L’étude d’objets comme 3I/ATLAS constitue un laboratoire unique pour comprendre comment se forment les systèmes planétaires. Tandis que les comètes du système solaire nous racontent l’histoire de notre propre voisinage, les objets interstellaires offrent un « échantillon » de la chimie qui se produit dans les disques protoplanétaires lointains : les nuages ​​tourbillonnants de gaz et de poussière où naissent les nouvelles étoiles et planètes.

En comparant la composition chimique de 3I/ATLAS à celle des comètes que nous connaissons bien, les scientifiques peuvent déterminer si les éléments constitutifs des planètes sont universels ou si différents systèmes stellaires produisent des matériaux très différents.

L’avenir de la découverte interstellaire

La recherche, dirigée par le Dr Yoshiharu Shinnaka du Koyama Space Science Institute, met en évidence une capacité croissante en astronomie observationnelle.
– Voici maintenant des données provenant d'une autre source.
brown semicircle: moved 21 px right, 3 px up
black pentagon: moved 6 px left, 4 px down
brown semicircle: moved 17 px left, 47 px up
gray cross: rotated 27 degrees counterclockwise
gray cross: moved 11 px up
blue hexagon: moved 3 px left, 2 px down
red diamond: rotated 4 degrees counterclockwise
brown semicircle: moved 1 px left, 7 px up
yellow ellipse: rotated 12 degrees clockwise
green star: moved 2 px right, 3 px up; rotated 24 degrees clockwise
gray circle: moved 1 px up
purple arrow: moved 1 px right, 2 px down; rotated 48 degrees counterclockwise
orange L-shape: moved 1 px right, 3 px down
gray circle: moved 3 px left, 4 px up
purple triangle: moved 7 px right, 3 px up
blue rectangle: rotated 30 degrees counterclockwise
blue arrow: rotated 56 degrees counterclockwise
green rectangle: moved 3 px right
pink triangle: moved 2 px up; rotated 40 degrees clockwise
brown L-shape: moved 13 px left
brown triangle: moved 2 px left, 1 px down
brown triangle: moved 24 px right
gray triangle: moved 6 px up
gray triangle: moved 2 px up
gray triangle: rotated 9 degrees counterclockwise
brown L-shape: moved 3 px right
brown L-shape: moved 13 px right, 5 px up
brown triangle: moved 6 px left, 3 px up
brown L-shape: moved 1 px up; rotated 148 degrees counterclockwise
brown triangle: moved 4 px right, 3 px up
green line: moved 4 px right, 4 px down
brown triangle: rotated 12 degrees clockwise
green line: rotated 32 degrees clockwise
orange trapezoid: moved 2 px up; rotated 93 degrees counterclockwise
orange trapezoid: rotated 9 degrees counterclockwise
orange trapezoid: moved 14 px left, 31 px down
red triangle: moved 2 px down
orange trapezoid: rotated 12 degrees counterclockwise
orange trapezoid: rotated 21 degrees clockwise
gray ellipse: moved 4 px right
L’équipe a appliqué avec succès à ce visiteur étranger des techniques analytiques initialement développées pour les comètes locales, prouvant que nos outils existants sont prêts à aborder les mystères de l’espace lointain.

À mesure que les télescopes d’étude à grande échelle deviendront pleinement opérationnels dans les années à venir, les astronomes s’attendent à ce que la fréquence de ces rencontres interstellaires augmente. Chaque nouveau visiteur offrira une nouvelle opportunité de comparer la chimie « locale » et « extraterrestre » de l’univers.

“En appliquant nos techniques aux objets interstellaires, nous pouvons comparer directement les comètes de l’intérieur et de l’extérieur de notre système solaire pour explorer les différences dans leur composition et leur évolution.”


Conclusion
Le profil chimique changeant de 3I/ATLAS suggère que les corps interstellaires possèdent des structures internes complexes en couches. Ces observations offrent une fenêtre vitale sur les divers environnements chimiques qui existent dans la galaxie, aidant les scientifiques à comprendre comment les planètes se forment dans des systèmes bien au-delà du nôtre.